Jupp grinste. „Verrats ihr
bloß nicht. Sonst ziehen die noch zu zweit bei mir ein.“
Klaus schüttelte lächelnd den Kopf –
irgendwie hatte er ihre Wortgeplänkel doch sehr vermisst - und schloss die Tür
des Schranks. Er drehte sich um, lehnte sich dagegen und blickte Jupp fragend
an. „Und du? Hast du auch wieder jemanden?“
„Wie denn? Bei unserem Job?“, fragte
Jupp zurück. Er hatte sich noch nie so einsam gefühlt wie in den
letzten Wochen, nicht mal nach Ellens Tod. Damals hatte er wenigstens Flo
gehabt - und Klaus. Doch Flo ging mittlerweile seine eigenen Wege und Klaus war
weit weg in Brüssel. Gut, so weit weg war das eigentlich gar nicht, aber
trotzdem hatte er Klaus seit dessen Weggang zu Interpol kaum noch gesprochen,
geschweige denn gesehen. Aus den Augen, aus dem Sinn –
gewissermaßen. Erst jetzt merkte er, wie sehr er den Freund eigentlich in den
letzten drei Jahren vermisst hatte.
Klaus nickte verstehend. Ihm ging es nicht anders als Jupp im Moment. Ihm war zwar immer bewusst
gewesen, dass er Köln, die früheren Kollegen und vor allem Jupp vermisste, doch
wie sehr, dass hatte er eigentlich erst gemerkt, als er Jupps Namen auf der
Teilnehmerliste des Seminars las und dies viele Erinnerungen weckte. Nicht alle
unbedingt willkommen.
„Und du, einen schnuckeligen Belgier
aufgerissen?“, fragte Jupp in Klaus´ Gedanken hinein.
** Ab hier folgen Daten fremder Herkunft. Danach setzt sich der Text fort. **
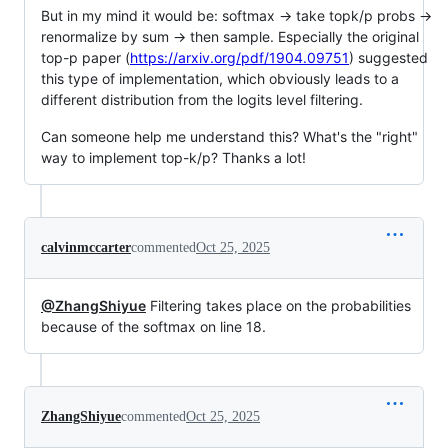
But in my mind it would be: softmax -> take topk/p probs ->
renormalize by sum -> then sample. Especially the original
top-p paper (
https://arxiv.org/pdf/1904.09751
) suggested
this type of implementation, which obviously leads to a
different distribution from the logits level filtering.
Can someone help me understand this? What's the "right"
way to implement top-k/p? Thanks a lot!
calvinmccarter
commented
Oct 25, 2025
@ZhangShiyue
Filtering takes place on the probabilities
because of the softmax on line 18.
ZhangShiyue
commented
Oct 25, 2025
„Mir geht es wie dir“, erwiderte er.
„Keine Zeit, keine Gelegenheit.“ Dass es noch einen anderen Grund gab, warum er
keinen neuen Partner fand - finden wollte - würde er Jupp nie erzählen. Auch
nicht, das er deshalb wohl zumindest unbewusst ein Wiedersehen bis zum heutigen
Tag vermieden hatte.
Er schob den Gedanken von sich und
wechselte rasch das Thema. „Was hältst davon, wenn wir uns unser
Fünf-Gänge-Menü abholen? Ich habe Hunger.“
///
„Du würdest die Truppe nicht mehr
wiedererkennen“, erzählte Jupp, als sie im vornehmen Restaurant des Hotels beim
Essen saßen. Dessen Qualität hatte ihn für den Ärger mit seiner
verlorenen Anmeldung mehr als entschädigt. Seit seine Mutter nicht mehr privat
für ihn kochte, blieb ihm nur noch ihr Kantinenessen. Selbst seinem wenig
verwöhnten Gaumen war das auf Dauer zu wenig.
„Haupt hat vor einem halben Jahr
aufgehört, als seine Ex-Flamme mit seinem Sohn wieder aufgetaucht ist“, fuhr
Jupp fort. „Und Gino ist mit seiner Freundin nach Italien gegangen. Nur Achim
ist noch da, eifriger Aktenlurchie, wie immer.“
Er seufzte. „Früher, mit
uns, da war es schöner.“
„Dinge und Menschen ändern sich nun
mal, Jupp“, erwiderte Klaus. „Da kannst du nichts dagegen machen.“
„Am schlimmsten ist die Westphal“,
erzählte Jupp weiter. „Haupts Nachfolgerin. Mischt
sich in alles ein, weiß alles besser und ist kalt wie ein Eisberg. Bei der Schnepfe muss jeder Mann schwul werden.“
Er grinste, als er Klaus’ belustigten
Blick auf sich spürte. „Anderseits manche Dinge ändern sich doch nie, Jupp“,
meinte der trocken.
„Entschuldigung“, sagte Jupp.
„Schon gut“, winkte Klaus ab. „Warum
hast du dich nicht für die Leitung der Abteilung beworben?“, wollte er dann
wissen.
„Hab ich doch“, antwortete Jupp. „Aber
offensichtlich bin ich ein paar Leuten zuviel im Laufe der Jahre auf die Füße
getreten und sie haben mir lieber diese bayrische Tussi vor die Nase gesetzt.“
„Das tut mir Leid“, sagte Klaus. „Ich
bin sicher, du wärst ein guter Chef geworden.“
Jupp zuckte mit den Schultern. „Sag das
denen da oben“, meinte er. „Es ist jedenfalls nicht mehr so schön wie früher.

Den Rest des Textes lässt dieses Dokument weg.